Analisi pit stop: perchè la Ferrari si è fatta ”beffare” da Bottas?

Al cambio gomme il finlandese ha portato a compimento un undercut che sembrava molto difficile da mettere in pratica a causa del notevole margine di Vettel

Il Gran Premio di Cina è andato in archivio da poco e non certo nel modo in cui speravano i tifosi della Ferrari. La dominante doppietta in qualifica delle SF71-H poteva far pensare ad un’altra galoppata di Vettel dopo le due vittorie in Australia e Bahrain e che avrebbe sancito una prima fuga nel mondiale. Il terzo posto di Raikkonen ed l’ottavo di Seb sono decisamente un bottino non sufficiente per le aspettative del team di Maranello.

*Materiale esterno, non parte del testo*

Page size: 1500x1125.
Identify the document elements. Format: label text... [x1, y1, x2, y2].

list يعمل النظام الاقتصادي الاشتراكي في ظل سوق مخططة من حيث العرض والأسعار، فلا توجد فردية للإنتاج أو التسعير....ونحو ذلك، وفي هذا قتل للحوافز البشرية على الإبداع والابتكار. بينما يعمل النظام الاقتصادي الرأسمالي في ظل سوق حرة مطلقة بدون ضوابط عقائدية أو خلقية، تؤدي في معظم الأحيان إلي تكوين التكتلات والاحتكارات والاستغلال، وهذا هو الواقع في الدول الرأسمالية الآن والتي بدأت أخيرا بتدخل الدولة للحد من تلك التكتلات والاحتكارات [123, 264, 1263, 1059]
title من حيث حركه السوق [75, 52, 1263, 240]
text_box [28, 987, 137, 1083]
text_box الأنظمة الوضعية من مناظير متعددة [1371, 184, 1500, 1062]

Tralasciando il contatto con Verstappen e la splendida vittoria di Ricciardo, concentriamoci sul momento del pit stop che ha permesso a Bottas di prendere temporaneamente il comando delle operazioni fino alla rimonta dell’australiano di casa Red Bull. Al diciannovesimo passaggio Bottas ha imboccato al corsia dei box per montare le gomme medie, scelta necessaria per concludere la gara con una sola sosta.

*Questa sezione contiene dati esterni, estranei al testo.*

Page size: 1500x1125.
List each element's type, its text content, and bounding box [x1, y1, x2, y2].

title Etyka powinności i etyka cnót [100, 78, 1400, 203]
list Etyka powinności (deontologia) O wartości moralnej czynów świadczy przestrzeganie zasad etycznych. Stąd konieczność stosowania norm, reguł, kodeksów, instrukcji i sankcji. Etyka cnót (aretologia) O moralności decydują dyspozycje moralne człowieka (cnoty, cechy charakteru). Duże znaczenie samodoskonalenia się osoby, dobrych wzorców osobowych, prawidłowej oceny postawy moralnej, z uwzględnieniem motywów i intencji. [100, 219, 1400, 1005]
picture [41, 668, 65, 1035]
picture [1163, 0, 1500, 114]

Proprio poco prima del rientro è stato mandato in onda il team radio in cui dal box Mercedes comunicavano al #77 di effettuare la sosta al termine del giro, dunque volendo la Ferrari avrebbe potuto reagire e fermare Vettel in quel momento esatto, marcando la strategia dei tedeschi. La decisione del muretto è stata invece diversa ed il tedesco ha tirato dritto effettuando un ulteriore passaggio. In casa Ferrari hanno analizzato il vantaggio che era di oltre 3 secondi al momento del pit Mercedes, mentre di solito per effettuare un undercut bisogna essere sotto i 2 secondi, questo dettaglio ha probabilmente indotto gli ingegneri di Maranello a far proseguire Vettel, dominatore della gara fino a quel momento.

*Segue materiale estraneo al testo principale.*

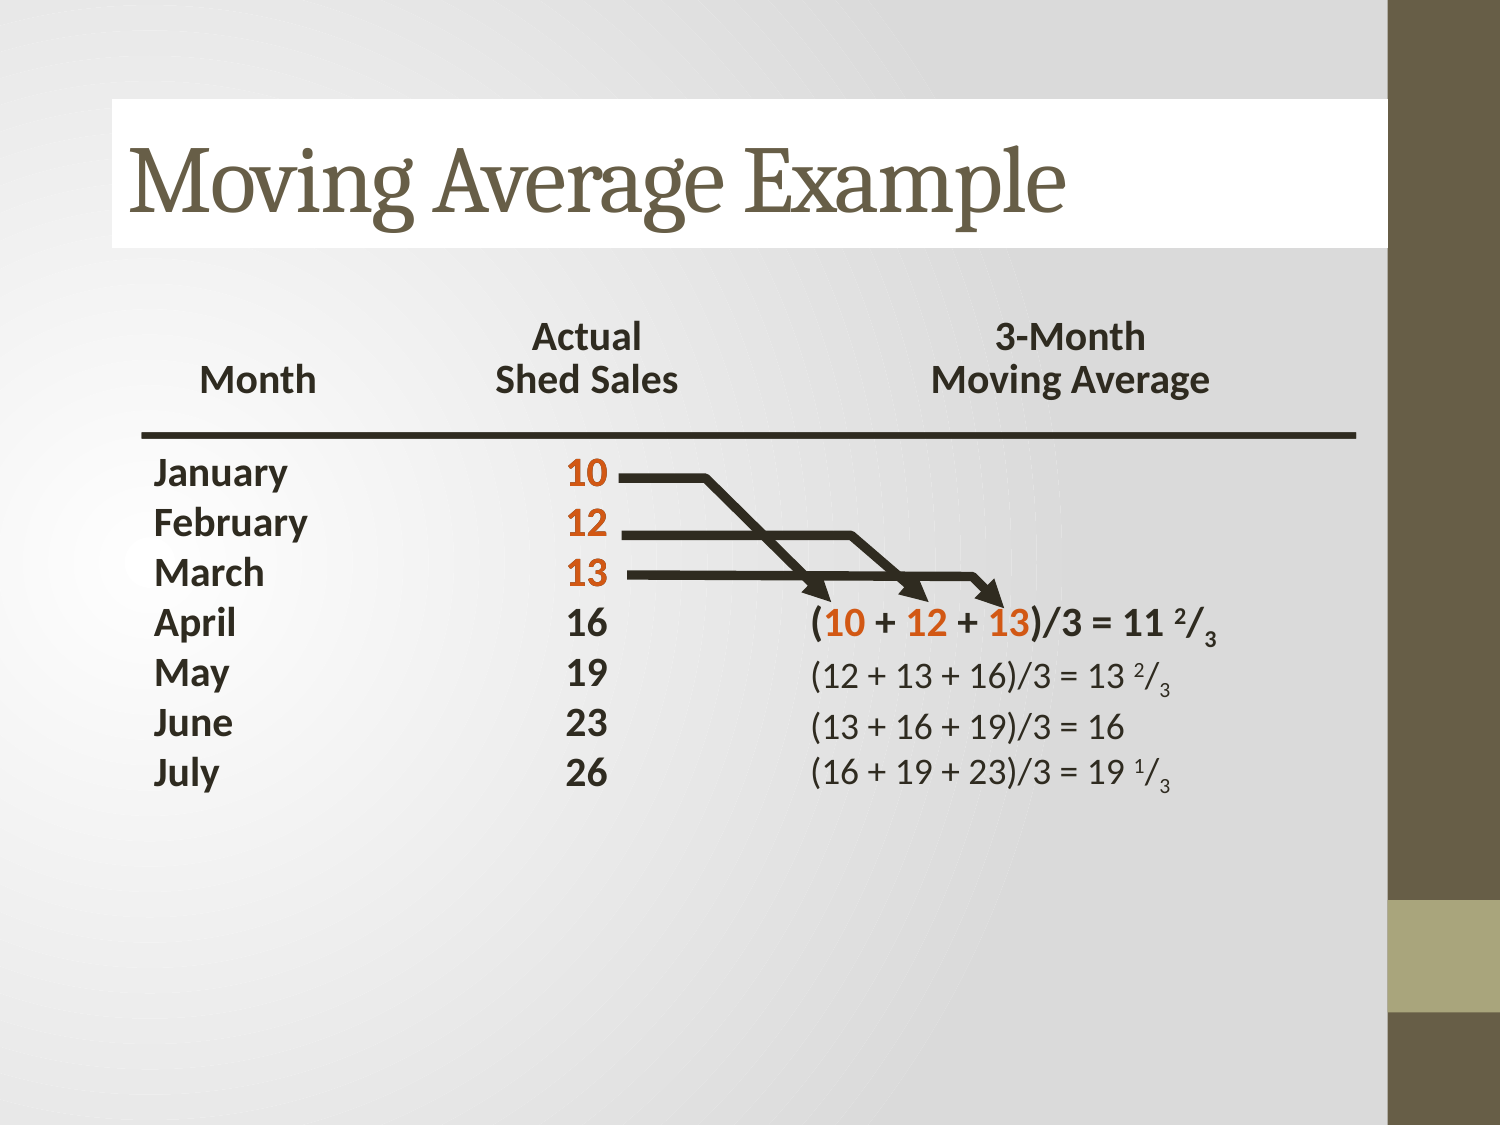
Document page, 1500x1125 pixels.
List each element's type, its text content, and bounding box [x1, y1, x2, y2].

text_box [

I campioni del mondo in carica hanno rimesso in pista Bottas dopo un pit stop velocissimo con pista libera e la mappatura di motore più aggressiva, che ha permesso al finlandese di ”volare” nel giro in cui era più importante. Come ha dichiarato lo stesso Vettel, dal muretto gli hanno comunicato che al rientro in pista dopo la sua sosta Valtteri sarebbe stato vicino, mentre invece era nettamente davanti. La fermata di Seb è stata effettuata in 2”8, pochi decimi più lenta di quella in casa Mercedes.

Evidentemente il sorpasso è stato determinato da un giro fulmineo di Bottas sommato ad un crollo repentino della gomma Soft di Vettel e non da una sosta ai box così lenta come appariva in diretta TV.

Tutto ciò è da analizzare in casa Ferrari, che dopo due tattiche perfette nei primi due appuntamenti oggi è stata beffata, anche se molto probabilmente la vittoria non sarebbe comunque arrivata a causa della rimonta furiosa della Red Bull di Ricciardo. Proprio i bibitari sono stati furbissimi nell’approfittare della safety car per montare la gomma Soft ed andandosi a prendere la vittoria, mentre tutti sappiamo ciò che ha combinato Verstappen. L’olandese ancora una volta è piombato addosso a Vettel facendogli perdere molti punti in classifica, che in un campionato così tirato possono pesare tantissimo a fine campionato.